In your answer, set down the records below exactly as they stand, omitting pictures.

** Opening Record extracts block **

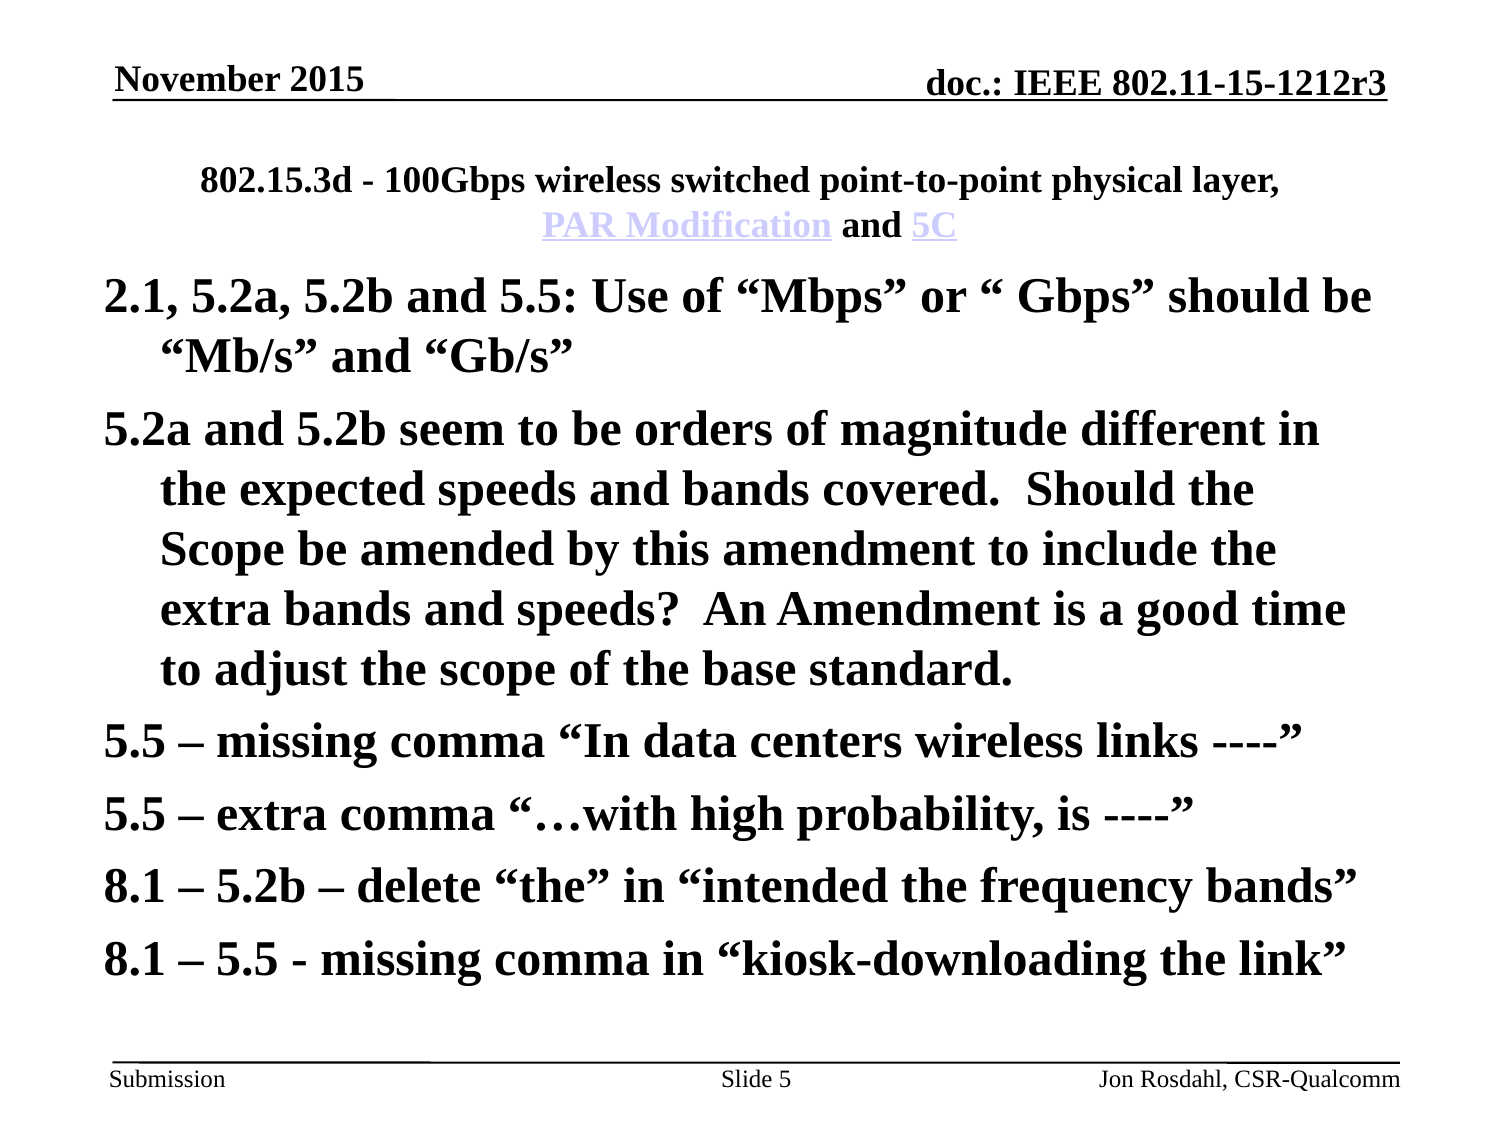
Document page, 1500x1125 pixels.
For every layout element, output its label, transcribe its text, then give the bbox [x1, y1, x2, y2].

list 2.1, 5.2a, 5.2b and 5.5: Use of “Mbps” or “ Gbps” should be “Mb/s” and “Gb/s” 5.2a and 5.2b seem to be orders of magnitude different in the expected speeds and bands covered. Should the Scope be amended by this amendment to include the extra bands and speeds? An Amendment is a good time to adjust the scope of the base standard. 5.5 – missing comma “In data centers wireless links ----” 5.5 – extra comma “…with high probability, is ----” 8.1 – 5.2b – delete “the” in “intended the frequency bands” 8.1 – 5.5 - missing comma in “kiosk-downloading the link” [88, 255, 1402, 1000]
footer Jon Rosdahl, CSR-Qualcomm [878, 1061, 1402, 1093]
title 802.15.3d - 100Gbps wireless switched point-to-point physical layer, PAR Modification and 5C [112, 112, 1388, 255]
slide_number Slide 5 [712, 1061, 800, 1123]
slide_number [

** Closing Record extracts block **

Written solution:
Document page, 1500x1125 pixels.
For every layout element, output its label, transcribe its text, then give the bbox [x1, y1, x2, y2].

list 2.1, 5.2a, 5.2b and 5.5: Use of “Mbps” or “ Gbps” should be “Mb/s” and “Gb/s” 5.2a and 5.2b seem to be orders of magnitude different in the expected speeds and bands covered. Should the Scope be amended by this amendment to include the extra bands and speeds? An Amendment is a good time to adjust the scope of the base standard. 5.5 – missing comma “In data centers wireless links ----” 5.5 – extra comma “…with high probability, is ----” 8.1 – 5.2b – delete “the” in “intended the frequency bands” 8.1 – 5.5 - missing comma in “kiosk-downloading the link” [88, 255, 1402, 1000]
footer Jon Rosdahl, CSR-Qualcomm [878, 1061, 1402, 1093]
title 802.15.3d - 100Gbps wireless switched point-to-point physical layer, PAR Modification and 5C [112, 112, 1388, 255]
slide_number Slide 5 [712, 1061, 800, 1123]
slide_number [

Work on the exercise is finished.